34 En Hij genas er velen, die door verscheidene ziekten kwalijk gesteld waren; en wierp vele duivelen uit, en liet de duivelen niet toe te spreken, omdat zij Hem kenden.
イエスさまざまの病を患ふ多くの人をいやし、多くの惡鬼を逐ひいだし、之に物 言ふことを免し給はず、惡鬼イエスを知るに因りてなり。
35 En des morgens vroeg, als het nog diep in den nacht was, opgestaan zijnde, ging Hij uit, en ging henen in een woeste plaats, en bad aldaar.
朝まだき暗き程に、イエス起き出でて、寂しき處にゆき、其處にて祈りゐたまふ。
36 En Simon, en die met hem waren, zijn Hem nagevolgd.
シモン及び之と偕にをる者ども、その跡を慕ひゆき、
37 En zij Hem gevonden hebbende, zeiden tot Hem: Zij zoeken U allen.
イエスに遇ひて言ふ『人みな汝を尋ぬ』
38 En Hij zeide tot hen: Laat ons in de bijliggende vlekken gaan, opdat Ik ook daar predike; want daartoe ben Ik uitgegaan.
イエス言ひ給ふ『いざ最寄の村々に往かん、われ彼處にも教を宣ぶべし、我はこの爲に出で來りしなり』
39 En Hij predikte in hun synagogen, door geheel Galilea, en wierp de duivelen uit.
遂にゆきて、徧くガリラヤの會堂にて教を宣べ、かつ惡鬼を逐ひ出し給へり。
40 En tot Hem kwam een melaatse, biddende Hem, en vallende voor Hem op de knieen, en tot Hem zeggende: Indien Gij wilt, Gij kunt mij reinigen.
一人の癩病人みもとに來り、跪づき請ひて言ふ『御意ならば、我を潔くなし給ふを得ん』
41 En Jezus, met barmhartigheid innerlijk bewogen zijnde, strekte de hand uit, en raakte hem aan, en zeide tot hem: Ik wil, word gereinigd!
イエス憫みて、手をのべ彼につけて『わが意なり、潔くなれ』と言ひ給へば、
42 En als Hij dit gezegd had, ging de melaatsheid terstond van hem, en hij werd gereinigd.
直ちに癩病さりて、その人きよまれり。
43 En als Hij hem strengelijk verboden had, deed Hij hem terstond van Zich gaan;
やがて彼を去らしめんとて、嚴しく戒めて言ひ給ふ
44 En zeide tot hem: Zie, dat gij niemand iets zegt; maar ga heen en vertoon uzelven den priester, en offer voor uw reiniging, hetgeen Mozes geboden heeft, hun tot een getuigenis.

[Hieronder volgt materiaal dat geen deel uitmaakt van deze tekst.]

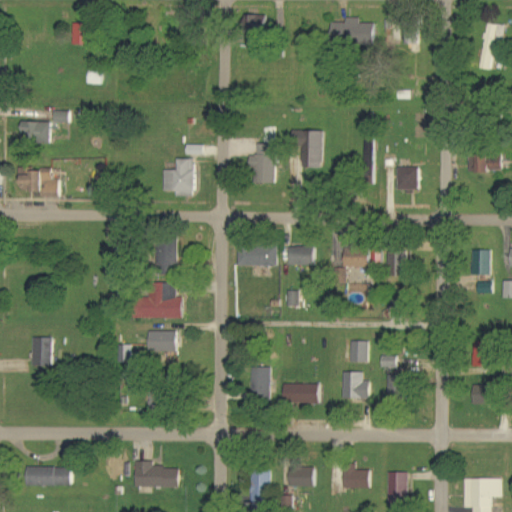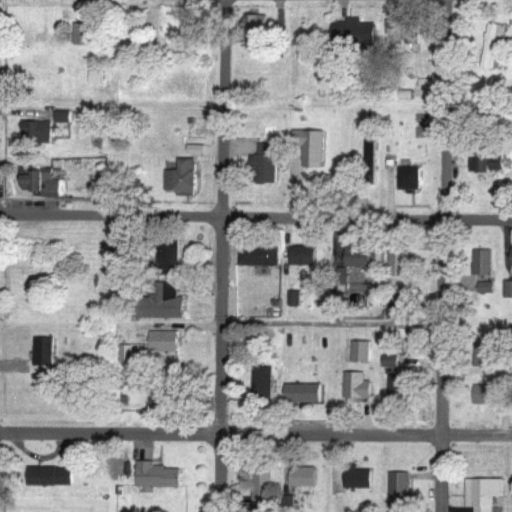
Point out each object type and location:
building: (357, 34)
building: (495, 48)
building: (66, 118)
building: (40, 133)
building: (314, 149)
building: (372, 149)
building: (490, 164)
building: (268, 165)
building: (185, 180)
building: (412, 180)
building: (44, 184)
road: (256, 213)
road: (222, 256)
road: (442, 256)
building: (306, 257)
building: (172, 258)
building: (262, 258)
building: (366, 259)
building: (402, 263)
building: (486, 264)
building: (509, 291)
building: (297, 299)
building: (165, 304)
building: (166, 342)
building: (46, 353)
building: (363, 353)
building: (392, 363)
building: (264, 384)
building: (360, 388)
building: (401, 388)
building: (306, 395)
building: (492, 397)
road: (256, 437)
building: (53, 478)
building: (160, 478)
building: (306, 479)
building: (361, 481)
building: (402, 489)
building: (264, 492)
building: (486, 494)
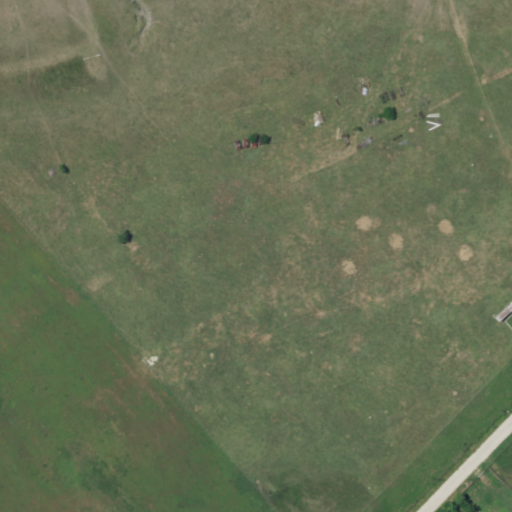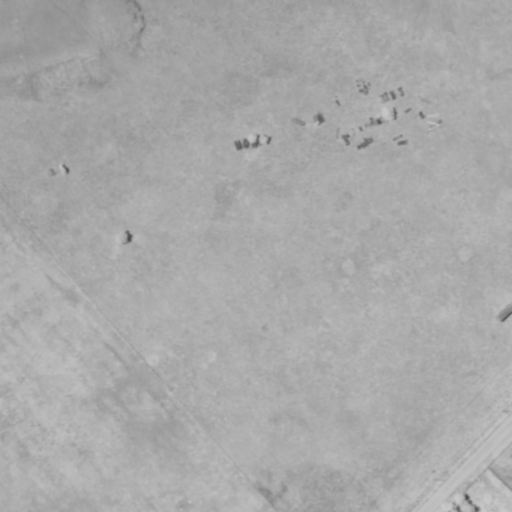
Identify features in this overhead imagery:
road: (467, 466)
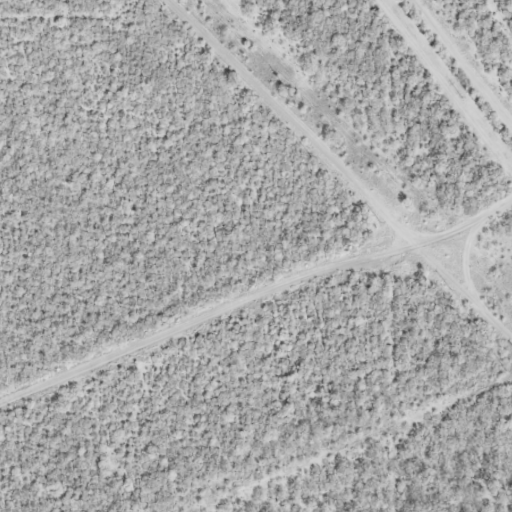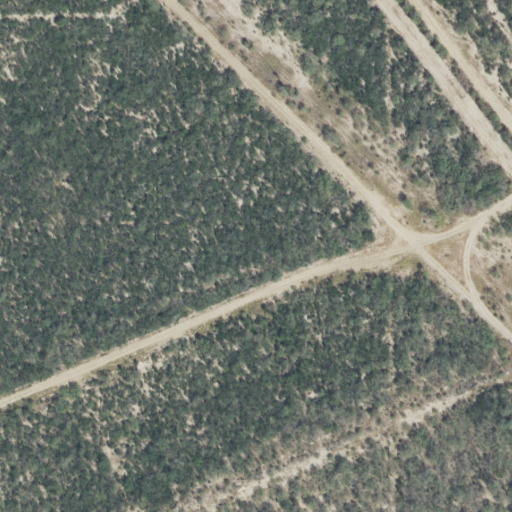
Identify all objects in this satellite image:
power tower: (291, 99)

『つつしみて誰にも語るな、唯ゆきて己を祭司に見せ、モーセが命じたる物を汝の潔のために献げて、人々に證せよ』
45 Maar hij uitgegaan zijnde, begon vele dingen te verkondigen, en dat woord te verbreiden, alzo dat Hij niet meer openbaar in de stad kon komen, maar was buiten in de woeste plaatsen; en zij kwamen tot Hem van alle kanten.
されど彼いでて此の事を大に述べつたへ、徧く弘め始めたれば、この後イエスあらはに町に入りがたく、外の寂しき處に留りたまふ。人々 四方より御許に來れり。